I find it a bit hard to explain why the equality holds instead of the inequality in my last part of solution.

This question is taken from William Lowell Putnam Mathematical Competition 2016. Modified.

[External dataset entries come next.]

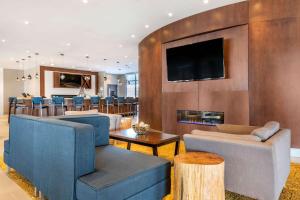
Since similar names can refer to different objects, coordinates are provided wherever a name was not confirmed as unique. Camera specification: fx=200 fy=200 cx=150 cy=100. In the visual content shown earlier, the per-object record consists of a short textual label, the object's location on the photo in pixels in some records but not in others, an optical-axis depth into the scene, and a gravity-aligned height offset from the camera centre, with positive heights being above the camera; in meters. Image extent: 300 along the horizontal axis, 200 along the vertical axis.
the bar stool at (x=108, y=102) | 9.65 -0.14
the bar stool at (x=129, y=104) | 11.04 -0.28
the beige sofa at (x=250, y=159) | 1.77 -0.57
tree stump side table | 1.65 -0.67
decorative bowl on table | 3.33 -0.50
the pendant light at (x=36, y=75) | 10.89 +1.37
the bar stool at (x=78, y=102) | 8.35 -0.10
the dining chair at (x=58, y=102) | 7.98 -0.09
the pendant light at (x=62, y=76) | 12.12 +1.41
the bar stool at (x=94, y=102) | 8.95 -0.12
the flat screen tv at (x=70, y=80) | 12.23 +1.21
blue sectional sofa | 1.52 -0.60
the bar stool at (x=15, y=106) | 7.94 -0.23
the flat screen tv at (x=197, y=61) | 4.34 +0.88
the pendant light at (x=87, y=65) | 9.71 +2.06
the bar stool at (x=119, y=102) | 10.24 -0.15
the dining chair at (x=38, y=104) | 7.53 -0.16
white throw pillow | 1.95 -0.35
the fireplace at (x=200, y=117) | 4.56 -0.46
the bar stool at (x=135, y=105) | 11.56 -0.36
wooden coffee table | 2.82 -0.60
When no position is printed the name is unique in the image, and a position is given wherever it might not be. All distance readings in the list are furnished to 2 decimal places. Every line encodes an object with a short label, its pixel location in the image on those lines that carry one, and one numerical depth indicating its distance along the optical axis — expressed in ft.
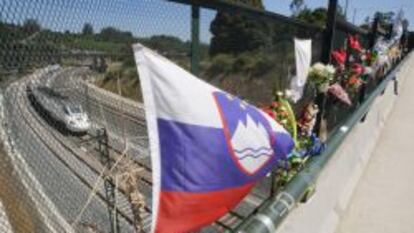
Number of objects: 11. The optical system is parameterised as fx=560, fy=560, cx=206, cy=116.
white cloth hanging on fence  15.56
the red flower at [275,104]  12.76
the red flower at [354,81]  23.73
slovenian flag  6.88
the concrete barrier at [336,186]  11.34
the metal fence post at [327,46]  17.72
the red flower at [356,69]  24.30
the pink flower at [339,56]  21.12
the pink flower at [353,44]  25.12
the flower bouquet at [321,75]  16.67
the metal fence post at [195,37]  10.21
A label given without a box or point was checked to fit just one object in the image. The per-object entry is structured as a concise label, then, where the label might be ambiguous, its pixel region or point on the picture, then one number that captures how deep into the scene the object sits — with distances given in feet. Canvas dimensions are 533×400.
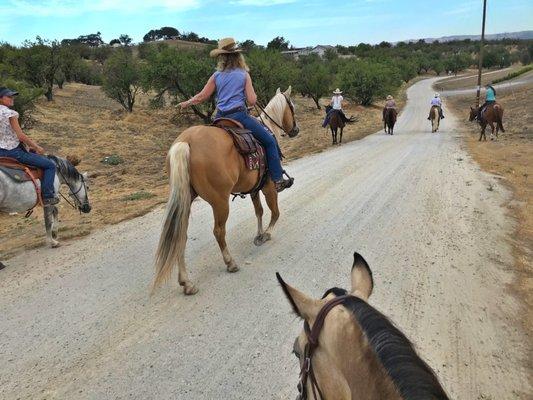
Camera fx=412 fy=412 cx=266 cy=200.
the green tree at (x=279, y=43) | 330.28
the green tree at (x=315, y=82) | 121.80
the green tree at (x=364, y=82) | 117.29
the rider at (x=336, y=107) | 58.88
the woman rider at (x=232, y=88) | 16.90
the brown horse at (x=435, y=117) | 66.69
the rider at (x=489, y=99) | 56.43
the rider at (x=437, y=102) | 67.10
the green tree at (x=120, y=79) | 96.43
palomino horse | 14.75
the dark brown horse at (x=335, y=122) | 58.08
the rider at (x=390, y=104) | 66.66
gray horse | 19.21
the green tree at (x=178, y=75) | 87.71
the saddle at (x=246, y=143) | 16.80
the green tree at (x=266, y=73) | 95.55
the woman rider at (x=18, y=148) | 18.62
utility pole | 102.45
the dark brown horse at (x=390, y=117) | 66.33
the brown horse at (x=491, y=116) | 54.65
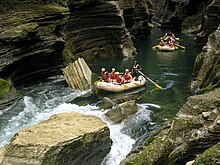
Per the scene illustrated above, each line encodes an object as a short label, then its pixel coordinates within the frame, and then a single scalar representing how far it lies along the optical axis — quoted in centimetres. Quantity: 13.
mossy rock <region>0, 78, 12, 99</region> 1206
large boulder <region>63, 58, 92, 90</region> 1463
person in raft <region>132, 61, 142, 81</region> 1569
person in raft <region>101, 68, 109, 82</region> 1430
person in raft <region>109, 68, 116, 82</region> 1444
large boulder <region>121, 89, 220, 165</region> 516
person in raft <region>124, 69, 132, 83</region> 1472
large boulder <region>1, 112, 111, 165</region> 613
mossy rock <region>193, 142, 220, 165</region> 404
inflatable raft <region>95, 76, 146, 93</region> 1366
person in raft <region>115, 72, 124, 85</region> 1419
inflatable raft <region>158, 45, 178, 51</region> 2478
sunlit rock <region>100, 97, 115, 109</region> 1205
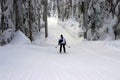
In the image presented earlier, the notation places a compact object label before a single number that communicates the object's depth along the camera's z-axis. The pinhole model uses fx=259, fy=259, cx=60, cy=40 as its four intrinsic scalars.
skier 23.39
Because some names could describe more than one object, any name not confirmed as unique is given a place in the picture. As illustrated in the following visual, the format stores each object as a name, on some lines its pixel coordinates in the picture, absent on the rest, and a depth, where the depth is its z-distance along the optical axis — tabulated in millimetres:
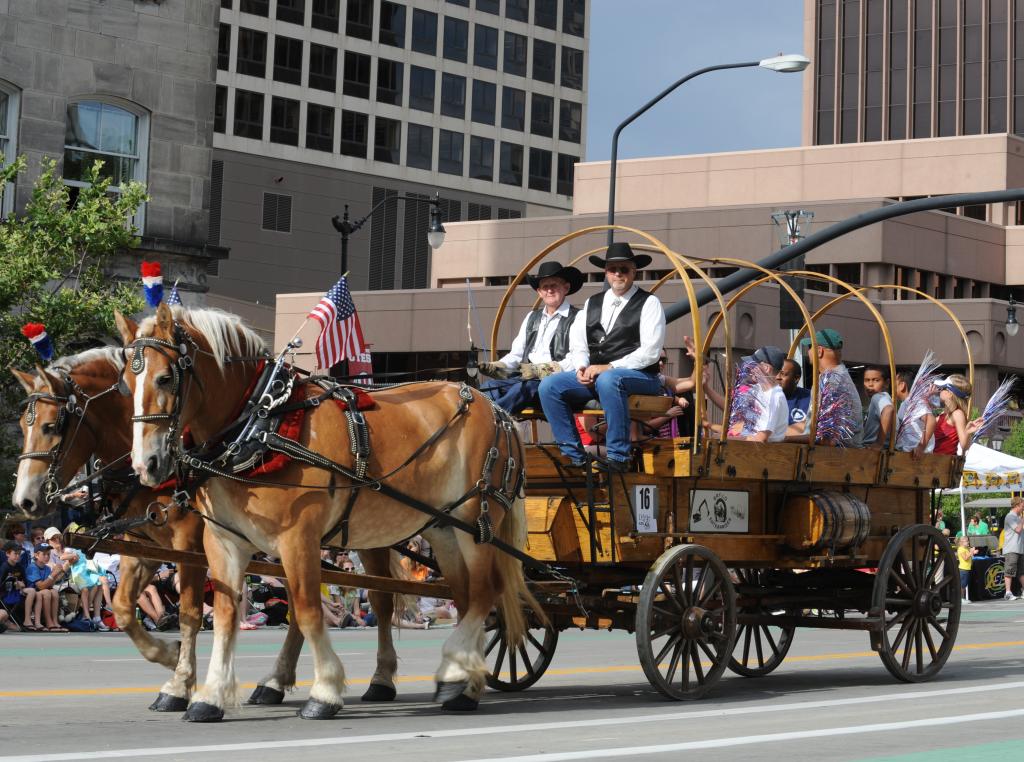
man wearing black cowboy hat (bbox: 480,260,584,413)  11477
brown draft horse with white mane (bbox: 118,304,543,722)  9422
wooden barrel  12047
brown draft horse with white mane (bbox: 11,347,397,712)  10414
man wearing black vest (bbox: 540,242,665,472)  10955
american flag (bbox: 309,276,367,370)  21656
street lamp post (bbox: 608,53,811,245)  23828
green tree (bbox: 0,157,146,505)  21797
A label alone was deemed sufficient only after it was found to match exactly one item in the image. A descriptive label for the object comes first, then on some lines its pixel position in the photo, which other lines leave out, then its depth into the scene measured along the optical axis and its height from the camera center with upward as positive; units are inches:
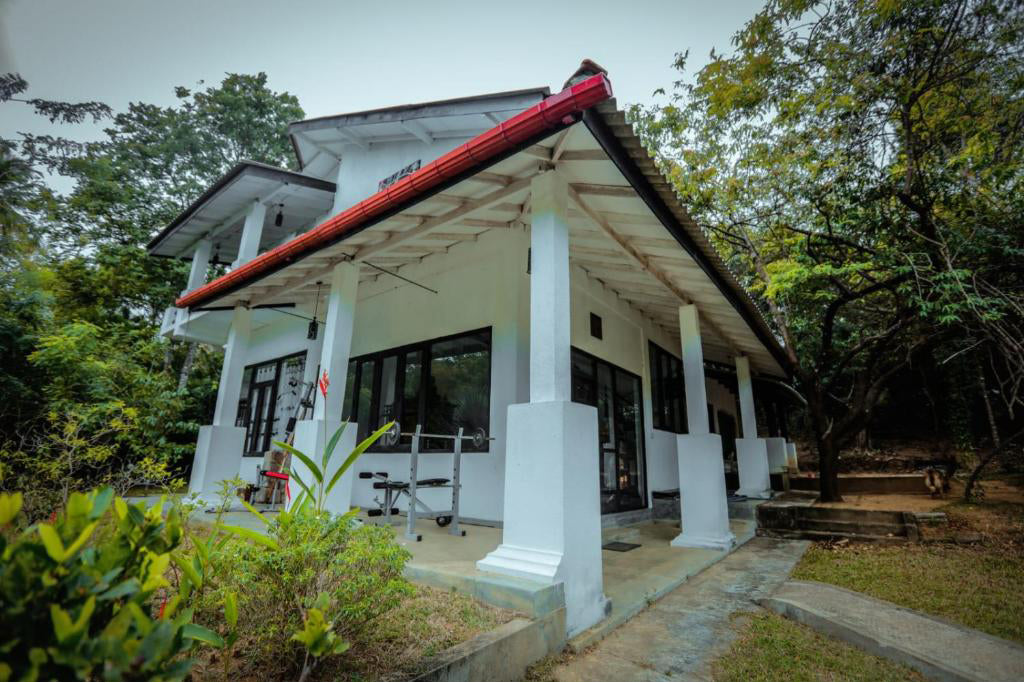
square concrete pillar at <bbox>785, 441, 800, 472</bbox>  471.8 -1.7
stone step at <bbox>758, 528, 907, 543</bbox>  230.2 -41.8
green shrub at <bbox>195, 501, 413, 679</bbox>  73.2 -22.9
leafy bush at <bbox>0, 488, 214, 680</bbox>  36.5 -13.9
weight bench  182.4 -18.3
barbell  165.3 +4.4
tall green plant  82.1 -2.6
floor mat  207.4 -43.4
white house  122.6 +78.5
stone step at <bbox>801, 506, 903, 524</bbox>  234.1 -30.6
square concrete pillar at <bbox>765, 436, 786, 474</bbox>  440.6 +0.1
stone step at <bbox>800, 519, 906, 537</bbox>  231.9 -36.7
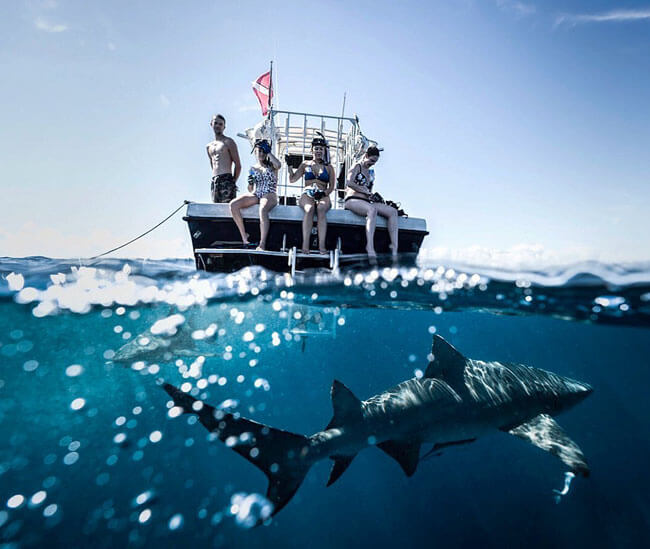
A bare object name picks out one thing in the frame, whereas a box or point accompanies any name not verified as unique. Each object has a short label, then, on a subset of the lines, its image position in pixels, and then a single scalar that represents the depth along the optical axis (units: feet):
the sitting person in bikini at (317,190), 26.04
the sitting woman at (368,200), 26.04
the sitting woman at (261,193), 25.86
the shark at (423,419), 13.58
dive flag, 40.50
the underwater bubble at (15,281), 26.91
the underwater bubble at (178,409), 11.98
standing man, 26.84
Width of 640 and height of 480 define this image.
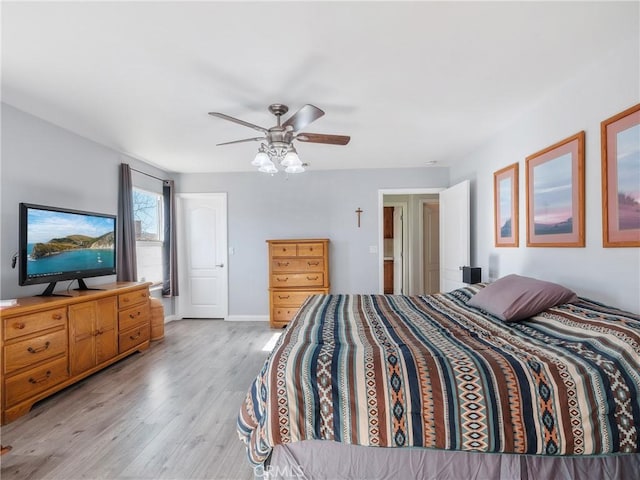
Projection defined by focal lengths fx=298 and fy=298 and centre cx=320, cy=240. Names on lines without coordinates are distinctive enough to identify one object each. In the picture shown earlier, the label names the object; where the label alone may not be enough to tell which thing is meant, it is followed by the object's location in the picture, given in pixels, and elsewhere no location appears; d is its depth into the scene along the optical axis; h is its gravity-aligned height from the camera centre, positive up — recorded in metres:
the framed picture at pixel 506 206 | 2.86 +0.33
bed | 1.23 -0.74
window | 4.32 +0.13
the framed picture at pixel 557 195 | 2.07 +0.33
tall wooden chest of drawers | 4.40 -0.49
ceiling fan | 2.26 +0.82
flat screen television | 2.45 -0.03
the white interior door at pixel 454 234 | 3.70 +0.05
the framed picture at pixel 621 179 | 1.66 +0.34
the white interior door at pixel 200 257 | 5.01 -0.27
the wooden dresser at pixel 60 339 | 2.15 -0.84
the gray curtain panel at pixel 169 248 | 4.68 -0.11
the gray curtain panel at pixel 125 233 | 3.71 +0.11
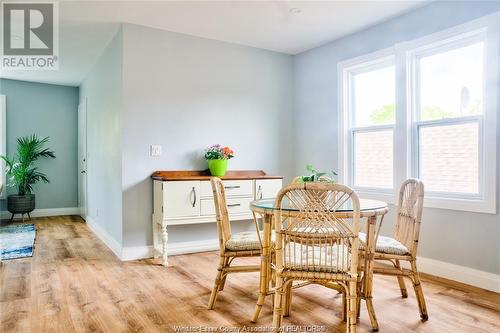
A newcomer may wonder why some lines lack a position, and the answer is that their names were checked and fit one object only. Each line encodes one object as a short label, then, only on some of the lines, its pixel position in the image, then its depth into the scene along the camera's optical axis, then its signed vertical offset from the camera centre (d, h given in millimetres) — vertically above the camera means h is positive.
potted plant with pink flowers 4121 +70
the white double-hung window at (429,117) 3002 +459
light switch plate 4001 +167
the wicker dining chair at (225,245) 2488 -544
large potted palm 6207 -112
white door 6266 +128
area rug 4035 -959
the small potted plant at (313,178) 2608 -92
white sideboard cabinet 3670 -335
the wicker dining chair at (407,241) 2365 -524
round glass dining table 2194 -525
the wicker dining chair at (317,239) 1896 -397
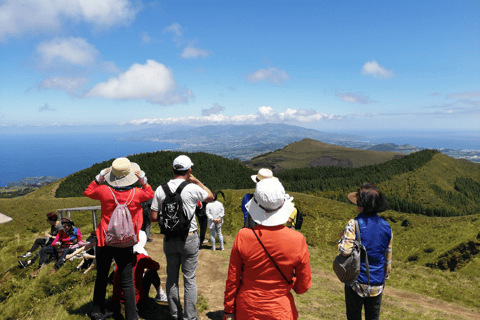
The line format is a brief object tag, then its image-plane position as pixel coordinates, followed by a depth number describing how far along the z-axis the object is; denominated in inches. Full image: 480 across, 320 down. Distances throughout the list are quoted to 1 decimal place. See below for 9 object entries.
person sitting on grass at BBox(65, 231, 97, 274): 324.5
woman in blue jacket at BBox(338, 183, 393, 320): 155.3
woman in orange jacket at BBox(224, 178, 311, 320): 110.3
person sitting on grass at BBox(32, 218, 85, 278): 356.8
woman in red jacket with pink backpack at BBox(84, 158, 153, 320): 183.9
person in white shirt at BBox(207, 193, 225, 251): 436.8
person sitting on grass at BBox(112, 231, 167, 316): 222.5
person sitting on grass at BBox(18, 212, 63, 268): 372.8
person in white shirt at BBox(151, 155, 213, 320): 188.5
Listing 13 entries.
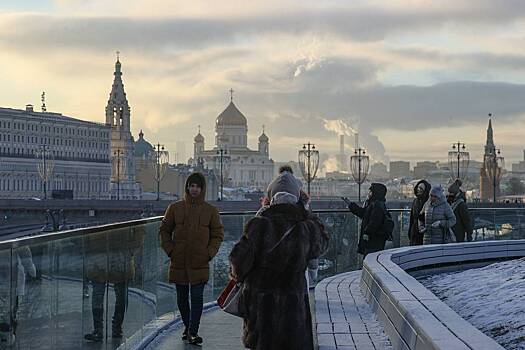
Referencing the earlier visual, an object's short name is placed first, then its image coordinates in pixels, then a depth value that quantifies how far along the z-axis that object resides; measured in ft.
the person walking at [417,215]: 47.98
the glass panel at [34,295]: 21.31
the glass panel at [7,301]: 20.25
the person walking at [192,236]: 31.17
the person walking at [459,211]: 50.85
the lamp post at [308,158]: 314.24
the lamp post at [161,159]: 322.18
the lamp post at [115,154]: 497.91
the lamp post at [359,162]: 305.08
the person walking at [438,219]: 45.34
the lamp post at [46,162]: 408.16
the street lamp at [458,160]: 311.02
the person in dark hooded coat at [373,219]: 43.65
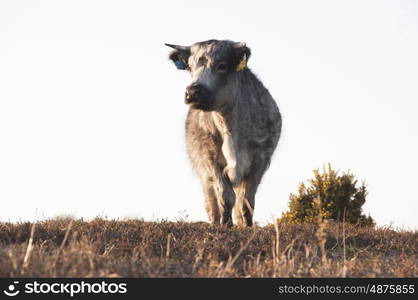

$\begin{aligned}\frac{m!}{(m-n+1)!(n-1)!}&>\frac{(m-1)!}{(m-n-1)!n!}\\\frac{m}{(m-n+1)(m-n)}&>\frac1n\\m^2-3mn+n^2+m-n&<0\end{aligned}$ Try to write $m$ in terms of $n$ , it can help us to calculate the limit. Hence, $m^2-(3n-1)m+n^2-n<0$ $\frac{3n-1-\sqrt{5n^2-2n+1}}{2}<m<\frac{3n-1+\sqrt{5n^2-2n+1}}{2}$ Initially, I thought I have to consider how to make $m$ an integer, but then I knew that when $n$ goes infinity, the value of $m$ will approach the maximum value $\dfrac{3n-1+\sqrt{5n^2-2n+1}}{2}$ , so the maximum of $m$ when $n$ goes infinity will be $\lim_{n\to\infty}m_{max}\sim\lim_{n\to\infty}\dfrac{3n-1+\sqrt{5n^2-2n+1}}{2}$ Divided by $n$ , $\begin{aligned}\lim_{n\to\infty}\frac mn&=\lim_{n\to\infty}\frac{3-\dfrac1n+\sqrt{5-\dfrac2n+\dfrac1{n^2}}}{2}\\&=\frac{3+\sqrt5}{2}\end{aligned}$ So the answer will be $3+5+2=\boxed{10}$ .

Additional Insight: The final value is $2.618$ which is the golden ratio added 1! Wow!